А потом он вспомнил.
Это было во сне.
Все это уже снилось ему раньше.
Он точно знал, что должно произойти дальше, он помнил этот запах, помнил, какая она окажется на вкус.
Это была она, его судьба. И все, что привело его сюда, в Бэском, в погоне за снами, которым никогда не суждено сбыться, все это было ради одного.
Ради одного сна, который стал явью.
Что-то просвистело мимо Клер и с глухим стуком шлепнулось на землю у ее уха.
Она открыла глаза и дюймах в шести перед собой увидела небольшое яблоко. Еще один глухой удар – и рядом приземлилось второе.
Опять она уснула под открытым небом. Это случалось уже столько раз, что она давно потеряла им счет. Клер уселась, стряхнула с волос грязь и машинально потянулась за своими инструментами.
Что-то было не так. Во-первых, земля, на которую она опиралась рукой, была теплой и мягкой. И воздух как-то странно холодил кожу. У нее возникло ощущение, что…
Клер опустила глаза и ахнула.
Она была обнажена!
А теплое и мягкое, в которое она упиралась, оказалось Тайлером!
Глаза у него были открыты, и он улыбался.
– Доброе утро.
На нее мгновенно обрушились воспоминания обо всех унизительных, безумных, немыслимых вещах, которые он проделывал с ней этой ночью.

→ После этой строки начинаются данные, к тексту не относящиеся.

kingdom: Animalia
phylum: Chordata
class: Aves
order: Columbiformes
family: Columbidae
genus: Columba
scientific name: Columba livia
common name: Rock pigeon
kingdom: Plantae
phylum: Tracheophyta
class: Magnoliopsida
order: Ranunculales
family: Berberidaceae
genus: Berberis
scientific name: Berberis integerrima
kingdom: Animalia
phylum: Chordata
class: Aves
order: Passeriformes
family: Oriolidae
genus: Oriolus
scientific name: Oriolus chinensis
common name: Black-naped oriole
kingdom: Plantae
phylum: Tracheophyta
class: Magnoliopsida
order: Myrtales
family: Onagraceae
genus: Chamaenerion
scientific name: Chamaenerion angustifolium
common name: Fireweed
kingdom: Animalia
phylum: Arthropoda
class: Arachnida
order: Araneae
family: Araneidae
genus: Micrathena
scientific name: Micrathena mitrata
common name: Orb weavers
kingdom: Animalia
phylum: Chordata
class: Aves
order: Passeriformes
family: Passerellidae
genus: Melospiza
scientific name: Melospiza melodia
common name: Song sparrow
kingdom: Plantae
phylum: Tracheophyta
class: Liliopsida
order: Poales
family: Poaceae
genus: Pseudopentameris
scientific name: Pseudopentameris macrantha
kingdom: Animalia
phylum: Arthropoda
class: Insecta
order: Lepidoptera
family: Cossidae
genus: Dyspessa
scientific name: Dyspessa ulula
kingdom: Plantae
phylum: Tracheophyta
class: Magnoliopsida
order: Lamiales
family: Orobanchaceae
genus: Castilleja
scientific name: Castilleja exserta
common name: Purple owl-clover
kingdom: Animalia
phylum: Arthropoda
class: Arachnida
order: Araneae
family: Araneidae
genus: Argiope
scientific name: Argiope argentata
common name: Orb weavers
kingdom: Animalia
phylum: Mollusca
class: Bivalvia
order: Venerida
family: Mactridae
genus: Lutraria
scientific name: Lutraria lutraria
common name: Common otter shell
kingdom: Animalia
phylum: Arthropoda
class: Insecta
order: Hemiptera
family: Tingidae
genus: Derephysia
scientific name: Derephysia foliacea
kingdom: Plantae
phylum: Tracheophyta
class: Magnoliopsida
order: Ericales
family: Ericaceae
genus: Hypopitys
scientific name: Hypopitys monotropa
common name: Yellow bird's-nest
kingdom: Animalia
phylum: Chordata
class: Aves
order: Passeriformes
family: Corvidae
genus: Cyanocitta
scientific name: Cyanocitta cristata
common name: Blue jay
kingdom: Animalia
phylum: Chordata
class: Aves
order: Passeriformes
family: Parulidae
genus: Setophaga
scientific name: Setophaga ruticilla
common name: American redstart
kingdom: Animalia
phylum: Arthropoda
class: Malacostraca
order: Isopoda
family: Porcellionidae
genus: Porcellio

А еще секунду спустя Клер осознала, что сидит голышом и таращится на него как идиотка. Она поспешно прикрыла обнаженную грудь рукой и принялась озираться вокруг в поисках ночной сорочки. На ней лежал Тайлер. Клер дернула за край, и он сел. Она через голову натянула сорочку, жалея, что нельзя продлить тот краткий миг, когда лицо ее было скрыто за тканью. О господи. Где ее лифчик? Она увидела его под ногами и поскорее схватила.
– Только ничего не говори, – выпалила она, поднимаясь. – Ты пообещал мне, что все забудешь. Не говори ни слова.